Les Éditions Pow Pow, qui fêtent leurs dix années d’existence, misent beaucoup sur cette série insolite que sont Les Mystères de Hobtown. Le second tome, croisement improbable entre Harry Potter et Eraserhead, est paru à l’automne.
Le temps des fêtes approche, mais les mystères ne prennent pas de vacances dans la petite ville de Hobtown, en Nouvelle-Écosse. Cette fois, c’est Pauline et Brennan, membres du club de détectives amateurs, qui sont envoyés à l’académie de Knotty Pines, qui forme l’élite de Hobtown depuis plusieurs générations. Mais les sombres corridors de ce prestigieux établissement abritent de nombreux secrets… dont une terrible malédiction.
L’Ermite maudit, deuxième volet de cette série atypique, nous entraîne une fois encore dans le même univers étrange que l’on avait découvert avec L’Affaire des hommes disparus. Cette fois, les auteurs nous offre une sorte de huis-clos où le personnage principal serait cette immense bâtisse victorienne au milieu de nulle part, l’académie de Knotty Pines, entourée d’un vaste parc. A partir de là, l’ambiance est posée et on se doute que le récit nous réserve une bonne dose de frissons dans cet environnement qui pourrait rappeler Harry Potter. Les deux adolescents, très vite, seront confrontés à d’étranges événements dans cet établissement peuplé de fantômes et dirigé par des personnages austères et inquiétants, le directeur, que Pauline compare à un lézard, et sa femme, sévère, à l’allure robotique.

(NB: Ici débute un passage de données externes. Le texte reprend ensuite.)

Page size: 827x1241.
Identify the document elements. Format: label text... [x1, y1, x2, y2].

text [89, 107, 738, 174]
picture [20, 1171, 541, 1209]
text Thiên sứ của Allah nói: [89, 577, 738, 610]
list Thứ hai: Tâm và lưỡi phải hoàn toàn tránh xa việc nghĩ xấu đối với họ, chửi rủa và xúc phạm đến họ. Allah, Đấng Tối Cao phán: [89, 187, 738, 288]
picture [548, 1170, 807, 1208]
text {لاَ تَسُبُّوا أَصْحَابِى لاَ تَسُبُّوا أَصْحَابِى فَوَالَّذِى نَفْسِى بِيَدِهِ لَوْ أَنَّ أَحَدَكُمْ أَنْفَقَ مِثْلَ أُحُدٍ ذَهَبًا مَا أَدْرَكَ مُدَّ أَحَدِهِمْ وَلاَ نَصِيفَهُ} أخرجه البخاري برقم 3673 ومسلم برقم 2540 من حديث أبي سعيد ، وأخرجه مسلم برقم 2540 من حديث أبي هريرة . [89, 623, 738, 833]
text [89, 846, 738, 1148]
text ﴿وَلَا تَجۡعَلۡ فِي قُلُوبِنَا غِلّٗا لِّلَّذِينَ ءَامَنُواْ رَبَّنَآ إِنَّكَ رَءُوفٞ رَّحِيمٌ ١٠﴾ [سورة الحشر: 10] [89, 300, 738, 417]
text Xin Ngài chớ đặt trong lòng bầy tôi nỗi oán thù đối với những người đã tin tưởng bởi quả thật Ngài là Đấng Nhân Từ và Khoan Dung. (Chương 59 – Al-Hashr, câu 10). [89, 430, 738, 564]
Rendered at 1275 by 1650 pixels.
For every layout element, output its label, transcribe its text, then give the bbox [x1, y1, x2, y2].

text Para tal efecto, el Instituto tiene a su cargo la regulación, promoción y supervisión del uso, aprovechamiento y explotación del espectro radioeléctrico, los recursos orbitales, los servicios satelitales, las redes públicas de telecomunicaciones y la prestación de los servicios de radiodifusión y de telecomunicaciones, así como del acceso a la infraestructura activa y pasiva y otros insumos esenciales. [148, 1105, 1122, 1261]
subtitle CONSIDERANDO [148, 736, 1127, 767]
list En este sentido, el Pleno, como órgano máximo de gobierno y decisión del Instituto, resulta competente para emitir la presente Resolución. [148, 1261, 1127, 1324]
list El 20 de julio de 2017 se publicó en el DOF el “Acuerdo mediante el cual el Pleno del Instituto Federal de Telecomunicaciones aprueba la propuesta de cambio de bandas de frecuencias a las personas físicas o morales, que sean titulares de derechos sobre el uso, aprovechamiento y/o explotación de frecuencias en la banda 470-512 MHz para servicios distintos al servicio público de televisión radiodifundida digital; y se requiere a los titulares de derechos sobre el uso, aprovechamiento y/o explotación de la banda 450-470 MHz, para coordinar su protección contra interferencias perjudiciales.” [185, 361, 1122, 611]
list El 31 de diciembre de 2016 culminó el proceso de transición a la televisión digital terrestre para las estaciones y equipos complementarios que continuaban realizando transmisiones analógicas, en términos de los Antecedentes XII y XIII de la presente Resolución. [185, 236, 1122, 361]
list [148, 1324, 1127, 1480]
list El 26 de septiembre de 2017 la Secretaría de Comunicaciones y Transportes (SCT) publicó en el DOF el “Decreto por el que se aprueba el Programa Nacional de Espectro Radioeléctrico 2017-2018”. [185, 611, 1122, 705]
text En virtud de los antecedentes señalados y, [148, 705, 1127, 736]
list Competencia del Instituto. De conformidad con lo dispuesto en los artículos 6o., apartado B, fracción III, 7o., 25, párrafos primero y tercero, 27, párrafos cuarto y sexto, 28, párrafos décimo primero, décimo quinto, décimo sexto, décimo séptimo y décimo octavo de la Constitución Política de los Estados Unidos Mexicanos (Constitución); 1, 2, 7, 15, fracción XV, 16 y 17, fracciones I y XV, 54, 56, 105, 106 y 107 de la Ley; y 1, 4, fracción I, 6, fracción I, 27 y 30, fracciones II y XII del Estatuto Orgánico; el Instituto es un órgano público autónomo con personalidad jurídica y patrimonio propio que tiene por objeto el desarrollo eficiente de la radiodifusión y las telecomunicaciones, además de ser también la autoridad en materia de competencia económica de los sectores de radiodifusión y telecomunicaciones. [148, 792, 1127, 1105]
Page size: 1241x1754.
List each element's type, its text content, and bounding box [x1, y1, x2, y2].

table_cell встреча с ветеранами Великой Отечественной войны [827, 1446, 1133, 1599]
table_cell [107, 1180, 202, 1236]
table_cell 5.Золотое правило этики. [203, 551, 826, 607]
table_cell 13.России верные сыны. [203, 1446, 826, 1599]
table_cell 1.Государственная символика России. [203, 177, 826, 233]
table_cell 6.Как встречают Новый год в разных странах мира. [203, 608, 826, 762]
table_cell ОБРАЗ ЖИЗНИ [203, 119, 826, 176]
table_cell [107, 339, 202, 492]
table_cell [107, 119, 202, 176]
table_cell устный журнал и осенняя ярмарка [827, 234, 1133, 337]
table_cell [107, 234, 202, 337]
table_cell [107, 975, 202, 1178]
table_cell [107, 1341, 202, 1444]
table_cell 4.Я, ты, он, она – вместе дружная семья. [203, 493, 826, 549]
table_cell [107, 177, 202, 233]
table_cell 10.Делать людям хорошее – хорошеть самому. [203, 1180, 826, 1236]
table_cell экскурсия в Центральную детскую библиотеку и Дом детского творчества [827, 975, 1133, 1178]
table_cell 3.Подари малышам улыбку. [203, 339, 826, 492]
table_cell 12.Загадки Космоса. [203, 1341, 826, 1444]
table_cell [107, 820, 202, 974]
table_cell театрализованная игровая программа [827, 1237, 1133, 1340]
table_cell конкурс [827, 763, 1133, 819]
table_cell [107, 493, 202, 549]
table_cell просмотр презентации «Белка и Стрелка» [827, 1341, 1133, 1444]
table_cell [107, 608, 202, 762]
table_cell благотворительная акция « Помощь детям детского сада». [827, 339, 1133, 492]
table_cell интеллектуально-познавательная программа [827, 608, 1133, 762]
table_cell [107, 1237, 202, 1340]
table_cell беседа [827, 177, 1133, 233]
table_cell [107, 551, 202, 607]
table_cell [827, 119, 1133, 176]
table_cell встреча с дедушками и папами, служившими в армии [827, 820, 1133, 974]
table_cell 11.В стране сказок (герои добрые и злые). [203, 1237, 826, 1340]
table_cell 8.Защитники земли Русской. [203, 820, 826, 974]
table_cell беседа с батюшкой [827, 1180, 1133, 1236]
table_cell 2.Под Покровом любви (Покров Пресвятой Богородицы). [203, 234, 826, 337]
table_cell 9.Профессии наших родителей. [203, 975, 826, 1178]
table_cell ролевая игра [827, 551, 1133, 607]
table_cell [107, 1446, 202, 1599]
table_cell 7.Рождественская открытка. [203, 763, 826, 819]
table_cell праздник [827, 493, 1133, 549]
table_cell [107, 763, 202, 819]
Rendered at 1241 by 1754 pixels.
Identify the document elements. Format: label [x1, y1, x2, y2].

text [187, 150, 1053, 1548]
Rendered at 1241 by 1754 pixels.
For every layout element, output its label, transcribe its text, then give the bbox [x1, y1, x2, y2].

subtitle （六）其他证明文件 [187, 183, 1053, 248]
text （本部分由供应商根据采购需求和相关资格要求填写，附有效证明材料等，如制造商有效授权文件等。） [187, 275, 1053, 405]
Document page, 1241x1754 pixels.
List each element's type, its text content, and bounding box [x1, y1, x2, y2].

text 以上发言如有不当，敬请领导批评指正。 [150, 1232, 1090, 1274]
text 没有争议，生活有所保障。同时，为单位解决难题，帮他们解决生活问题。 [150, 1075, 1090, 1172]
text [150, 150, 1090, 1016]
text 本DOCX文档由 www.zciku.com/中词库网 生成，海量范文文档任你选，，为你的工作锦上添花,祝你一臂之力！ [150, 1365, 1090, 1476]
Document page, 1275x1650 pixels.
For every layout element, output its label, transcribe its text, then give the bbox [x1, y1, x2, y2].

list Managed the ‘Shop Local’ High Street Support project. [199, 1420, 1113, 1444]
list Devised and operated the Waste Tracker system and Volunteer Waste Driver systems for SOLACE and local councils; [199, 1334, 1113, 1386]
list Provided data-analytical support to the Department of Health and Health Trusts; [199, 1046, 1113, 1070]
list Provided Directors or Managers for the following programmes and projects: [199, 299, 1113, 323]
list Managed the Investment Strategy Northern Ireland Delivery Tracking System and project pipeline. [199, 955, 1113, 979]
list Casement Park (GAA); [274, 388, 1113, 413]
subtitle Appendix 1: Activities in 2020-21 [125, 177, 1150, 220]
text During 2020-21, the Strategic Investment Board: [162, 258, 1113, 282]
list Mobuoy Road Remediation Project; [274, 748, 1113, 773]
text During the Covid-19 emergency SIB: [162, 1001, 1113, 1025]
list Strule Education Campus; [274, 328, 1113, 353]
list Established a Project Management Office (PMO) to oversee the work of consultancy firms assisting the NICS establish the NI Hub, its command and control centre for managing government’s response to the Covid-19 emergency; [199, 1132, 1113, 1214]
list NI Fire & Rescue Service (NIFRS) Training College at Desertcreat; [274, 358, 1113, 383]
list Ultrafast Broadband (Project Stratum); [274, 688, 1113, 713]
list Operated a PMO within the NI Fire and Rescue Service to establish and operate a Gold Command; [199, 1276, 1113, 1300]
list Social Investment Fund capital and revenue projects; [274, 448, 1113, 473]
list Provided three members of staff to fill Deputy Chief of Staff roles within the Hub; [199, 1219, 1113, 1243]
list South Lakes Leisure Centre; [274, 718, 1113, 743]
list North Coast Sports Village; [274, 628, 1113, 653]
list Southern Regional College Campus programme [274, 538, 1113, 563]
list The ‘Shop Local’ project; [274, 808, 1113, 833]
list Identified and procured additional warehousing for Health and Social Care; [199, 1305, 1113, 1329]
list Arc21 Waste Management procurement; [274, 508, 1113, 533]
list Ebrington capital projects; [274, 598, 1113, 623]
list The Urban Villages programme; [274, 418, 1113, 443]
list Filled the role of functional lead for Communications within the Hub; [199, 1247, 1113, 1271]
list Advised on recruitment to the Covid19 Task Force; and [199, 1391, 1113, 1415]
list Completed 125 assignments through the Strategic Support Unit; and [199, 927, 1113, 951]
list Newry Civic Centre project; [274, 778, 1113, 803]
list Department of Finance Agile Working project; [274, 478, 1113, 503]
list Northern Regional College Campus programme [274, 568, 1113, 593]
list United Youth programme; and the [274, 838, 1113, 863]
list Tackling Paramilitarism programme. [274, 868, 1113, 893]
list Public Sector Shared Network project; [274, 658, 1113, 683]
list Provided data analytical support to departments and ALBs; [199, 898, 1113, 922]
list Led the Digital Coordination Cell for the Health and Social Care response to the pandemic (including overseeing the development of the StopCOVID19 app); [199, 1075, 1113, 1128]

Si cet épisode est toujours aussi déroutant que le précédent dans sa façon de croiser un univers par moments onirique, digne de David Lynch, à un polar jeunesse de la « Bibliothèque verte », la narration semble un peu mieux tenue, tout comme le graphisme d’Alexander Forbes qui marque une évolution perceptible, avec un trait plus précis, plus assuré. On ne comprend pas toujours forcément les tenants et les aboutissants (peut-être faut-il croire aux fantômes ?), mais le récit de Kris Bertin reste intrigant de bout en bout, avec certains passages caractérisés par une sorte de frénésie narrative un brin enfantine. L’atmosphère est oppressante à souhait, et l’imposant édifice n’y est pas étranger. On serait même tenté d’y voir une référence — consciente ou non de la part des auteurs — au gigantesque et lugubre hôtel de Shining.
Cette série figurait en sélection officielle du Festival d’Angoulême 2021 pour le Fauve polar avec son premier tome, L’Affaire des hommes disparus, paru quelques mois plus tôt, et on peut le comprendre. Présentée comme la série phare de la jeune maison d’édition montréalaise Pow Pow, ce deuxième volet continue de s’avancer vers le genre fantastique avec une candeur non dénuée de charme. Et le lecteur adulte prendra volontiers plaisir à réactiver ses peurs enfantines, comme ont sans doute cherché à le faire les deux amis d’enfance que sont les auteurs en publiant cette histoire.